Görevler:
1) İkinci Avrupa yazısındaki şu cümleyi İngilizceye çevirin: "Yavaş yavaş “eski halin muhal” olduğunu kavrayan dünyamızın düşünürleri “yeni hal”e dair binlerce teori üretiyorlar."
2) İkinci Avrupa yazısını kaldığı yerden alıp sürdürün.

Sayfa:
────────
İkinci Avrupa iş başında

Hadiselerin süratli ve dehşetli cereyanı gelenekselliğin papucunu dama atmış görünüyor. Birçok köşe yazarının “bozulmuş ezberler”den bahsetmeleri de bundan olsa gerek… Yavaş yavaş “eski halin muhal” olduğunu kavrayan dünyamızın düşünürleri “yeni hal”e dair binlerce teori üretiyorlar. Genellikle sokakların çoğu “çıkmaz sokak!”

“Yapan bilir ve bilen konuşur!” Allah’ın yaratıcı olduğuna ve Kur’ân-ı Kerim’in O’nun sözü olduğuna inananlar, mutlaka Kur’ân’ın asrımızın karanlıklarını gideren ve beyabanlardaki yollarımızı aydınlatan mesajlarını arıyorlardır. Bediüzzaman Hazretlerinin “Avrupa ile ilgili tahlillerini” nazara almayan iyi niyetli aydınlarımızın yanlış teşhis ve “hayfa!”larını gördükçe hakikaten üzülüyoruz. Kur’ân’ın “Türkçe”de yazılmış en son ve en büyük tefsirinden bir Türkiye vatandaşı olarak bîgâne kalmak size de üzüntü vermez mi?

Sefil, dinsiz ve tahribatçı Avrupa’nın coğrafî sınırlara dayalı bir tanım olmadığını elbette biliyorsunuz. Zavallı Japonya! İkinci Avrupa’nın “sefahet” dalgasına yakalanmış feryad ediyor. Önceleri “nikâhsız da olsa kadın-erkek beraberliğini” isteyen bu uzak doğu ülkesi; internetteki fuhuş sayfalarının salvolarıyla sarsılıyor. Erkekleri arasında “ne evlenmek ve ne de kadın!..” hastalığının boyutları araştırma ve istatistiklerle medyaya yansıyor. (Telepoks-2004)

Dünyayı bir köy halinde işgale kalkışan sefih ikinci Avrupa’dan Almanya da feryad ediyor. Müstehcen yayınlar ve bilhassa gayr-ı insanî internet sayfaları, erkekleri psikiyatri merkezlerine yönlendirirken, kadınlar da “chat” odalarından hareketle yuvalarını fark etmeye başlamışlar.

Psikiyatristler “internete cinsel duygularla bağlananların hastalığını” alkol ve uyuşturucu bağımlılığından daha tehlikeli buluyorlar. Zira bu insanlar hasta halleriyle toplumun arasında dolaşırlarken “zahiren tanınmıyorlar.” İkinci Avrupa’nın Amerika Devletini âlet ederek ele geçirdiği “Ukrayna”da ahlâksızlık dehşetli boyutlara ulaşıyormuş.
────────
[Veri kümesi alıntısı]
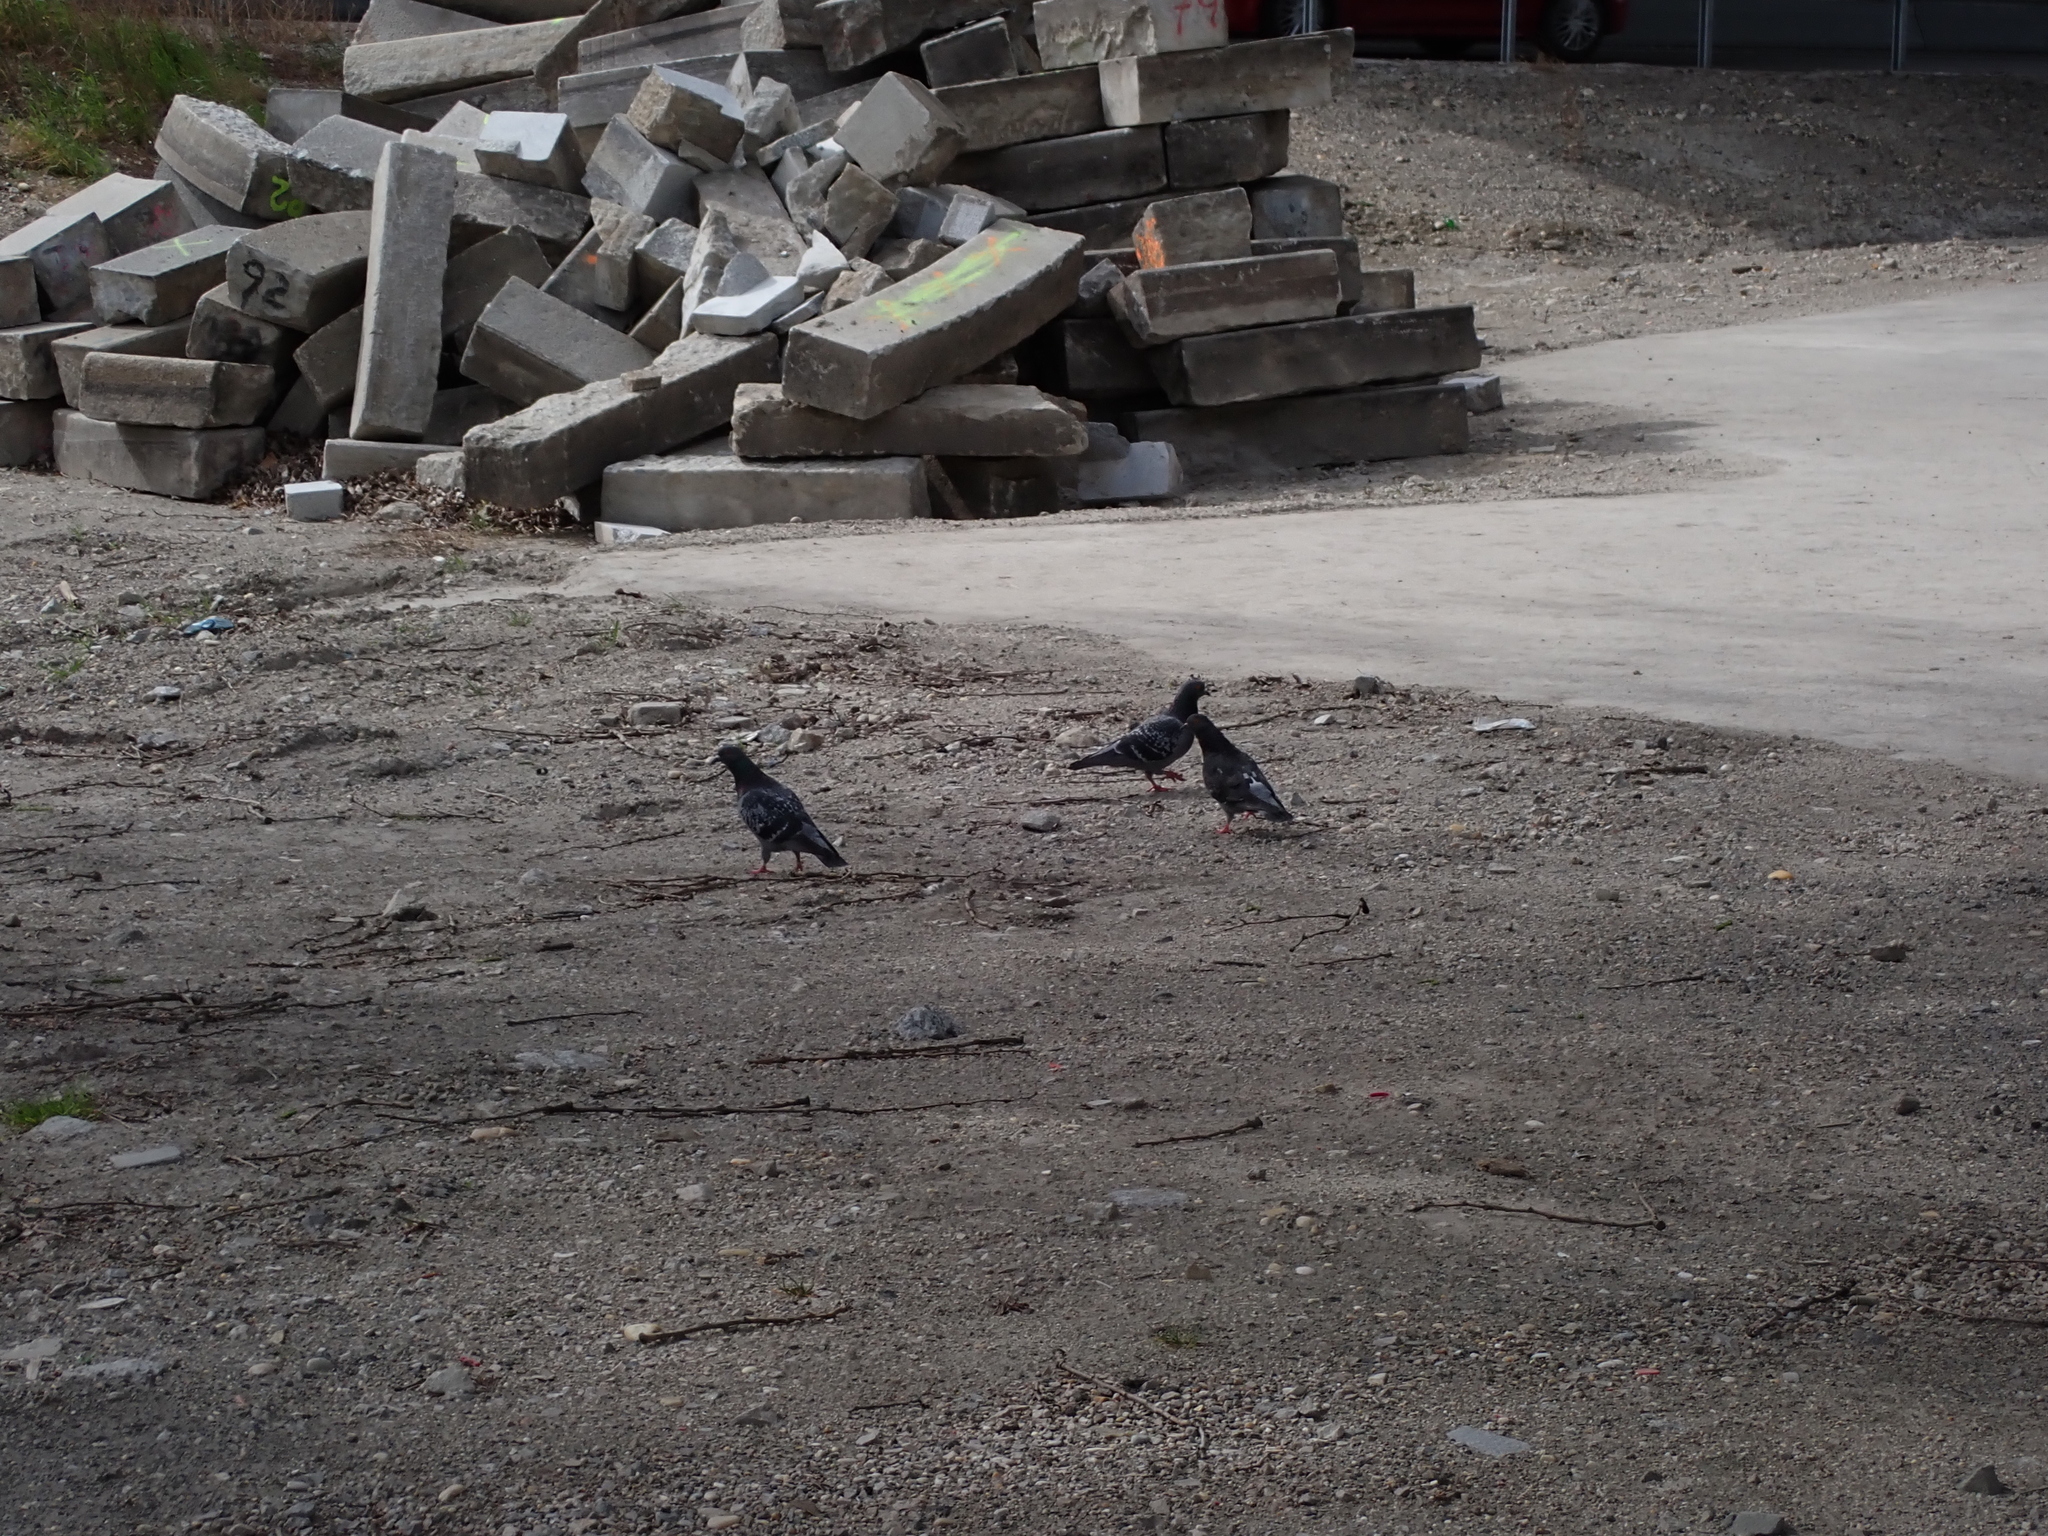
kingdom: Animalia
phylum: Chordata
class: Aves
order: Columbiformes
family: Columbidae
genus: Columba
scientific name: Columba livia
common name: Rock pigeon
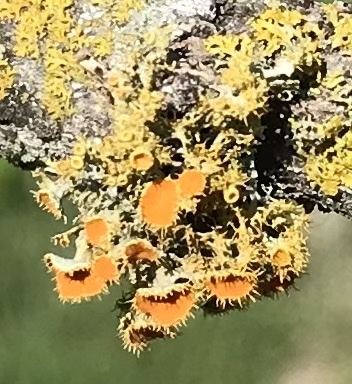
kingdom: Fungi
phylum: Ascomycota
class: Lecanoromycetes
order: Teloschistales
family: Teloschistaceae
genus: Niorma
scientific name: Niorma chrysophthalma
────────
Görev yanıtları:
1) Gradually grasping that "the old state is impossible," the thinkers of our world are producing thousands of theories about "the new state."

2)
Sefih İkinci Avrupa’nın sözcüsü George Soros üçüncü ülkelerin medyasıyla birlikte STK’larını da satın almak üzere kesenin ağzını sonuna kadar açmış. RTÜK’ün kendi insanını koruma niyetiyle erotik kanallara getirdiği yasağın hemşehrim ve aileden sorumlu bakanımız Güldal Hanımca tenkidini fazla kişi anlayamadı. Ailenin, hemcinsi olduğu kadınların, insanlığın ve Türk gençliğinin hakkını koruyacağı yerde, fuhuşu evlere sokan bu kanalların yasaklanmasına niçin taraftar olmadığını efkâr-ı âmmede sebepleriyle izah etmelidir. Dünyayı tamamen İkinci Avrupa’nın hegomonyasında görenlerin itirazını “insanlık taraftarları” pek nazara almazlar.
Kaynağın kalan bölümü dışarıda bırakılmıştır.